February 27th, 2012 / 2:40 pm
Roundup

Monday Readings And Notes

Barney Rosset has died. He was 89. Alas, Dimitri Nabokov has also passed away.

At The Rumpus, Kathleen Alcott wrote a beautiful essay about the importance of her name, the writer who is using the name Kate Alcott as a pseudonym, and much more. Also at The Rumpus, an essay by Catherine Chung whose Forgotten Country will be released in March.

Quick Fiction is ceasing operations and they will surely be missed. Don’t fret, though. They are having a closeout sale.

Dinty Moore responds to the Lifespan of a Fact situation.

As an aside, the Oscars were tragically bad weren’t they? The boringness of the ceremony has left me completely unsettled today. Also, Billy Crystal in blackface.

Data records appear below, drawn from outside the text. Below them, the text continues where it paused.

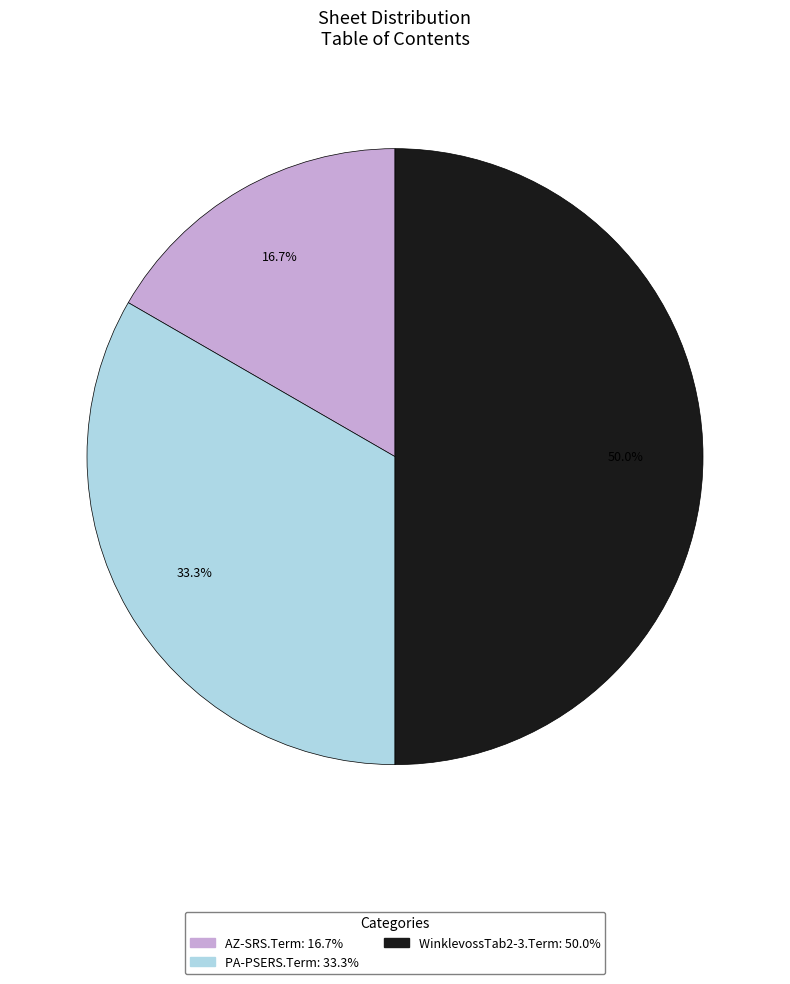

The PA-PSERS.Term slice represents 44% of the pie. True or false?

False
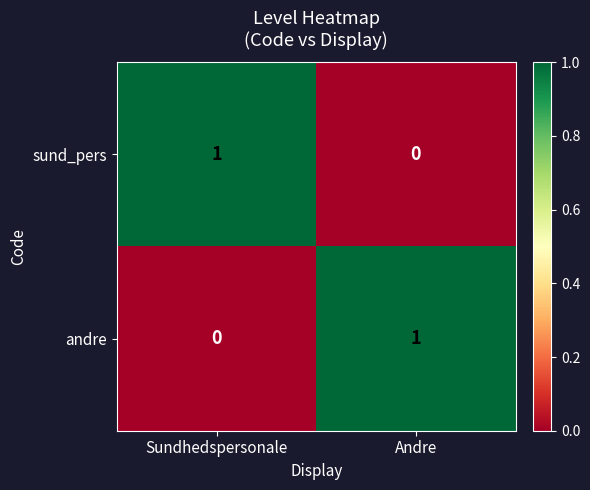

True or false: andre has a value of 0 at Sundhedspersonale.

True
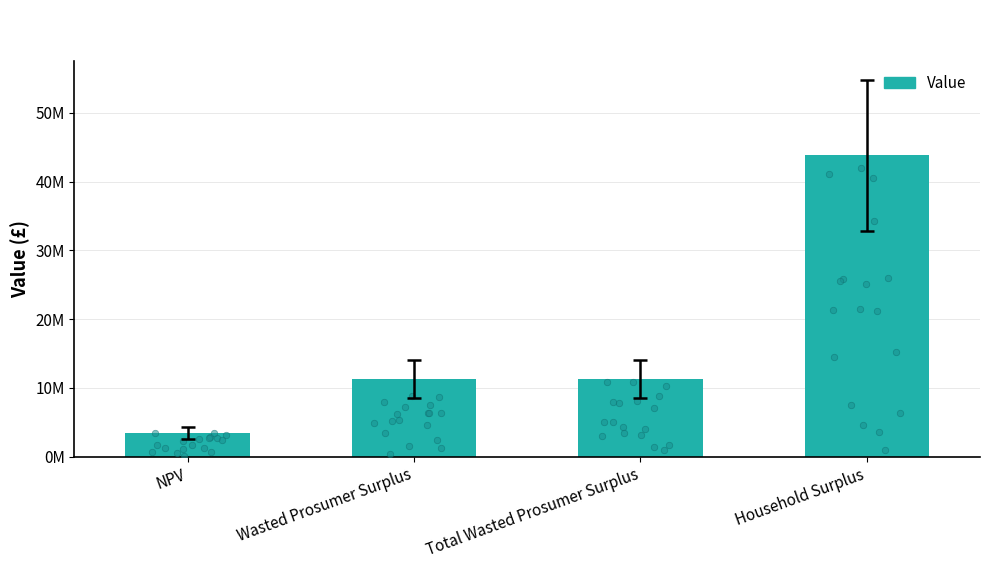

Which has a higher value, Household Surplus or Total Wasted Prosumer Surplus?

Household Surplus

Here’s something on what it’s like to have your book turned into a movie.

Does Jonathan Franzen have a “female problem“? I’m not sure but he best back up off my girl Edith. We KNOW how I feel about Edith. More on this soon but in the interim, Victoria Patterson at the Los Angeles Review of Books, has written a brief essay, “Not Pretty,” in response to Franzen’s New Yorker essay. This kind of reminds me of a post I saw on Bulk Culture a couple weeks where Barry Graham (I think) said looks don’t really matter in terms of online publishing success.

An illustrated guide to Mad Men Bed Hopping.

6 Comments

  1. alex crowley

      lotta sound & fury in that Dinty Moore piece (and the comments), guess the kids have been trampling his grass again.

  2. Brian Carr

      Does a Sammy Davis Jr. impersonation counts as black face? 

  3. Roxane

      When one applies blackface makeup, yes.

  4. barry graham

      havent read the book dinty moore is bitching about, nor do i care too. but i dont see how this is any different than what tim o brien does in in the lake of the woods or some of claudia rankine’s “lyric essays” the genre label discussion is boring. when will people just let words be words…

  5. deadgod

      The Franzen Derangement Syndrome stuff is pretty funny in its self-righteous way.

      Nazaryan turns “I had some hopes of actually reaching a male audience.” into “Nor has he shied away from the fact that he writes for boys.”  Misogyny sure isn’t a “serious charge” when it’s triumphantly puled.

      (And don’t lots of non-misogynists think Oprah is stiflingly inane in her book-chat ambitions (however admirable her philanthropy is)? and that Kakutani is a worthless careerist in her book ‘reviews’?  Is contemptuously criticizing any powerful woman “misogynistic”??)

      And the commenter on the Patterson thread was embarrassingly accurate in pointing out how completely she misses the thrust and gist of Franzen’s Wharton discussion:

      Do we even have to say that physical beauty is beside the point when discussing the work of a major author?

      We shouldn’t even have to say that Franzen doesn’t give a shit what Wharton looks like–the artistry at her command compels him to care about the fortunes of her ostentatiously “beautiful” and unlikeable – but “sympathetic”–that’s his theme– – heroines.

      Franzen understands our culture – Western civ, modernity, America – to be cruelly limiting about beauty, and especially about women’s relative beauty, and he understands Wharton’s women to experience this pressure inwardly and out as a deformation of whatever potential they have in them to realize.  –straightforward gender-studies boilerplate, historically sensitive though it be.

      He thinks Wharton condemned herself to a life mostly of Victorian maidenhood and conjured unlikeable heroines in ways that challenge one’s (her own?) feelings of compassion for them.  That sense of this author’s artistic springs reveals a ‘hatred for women’??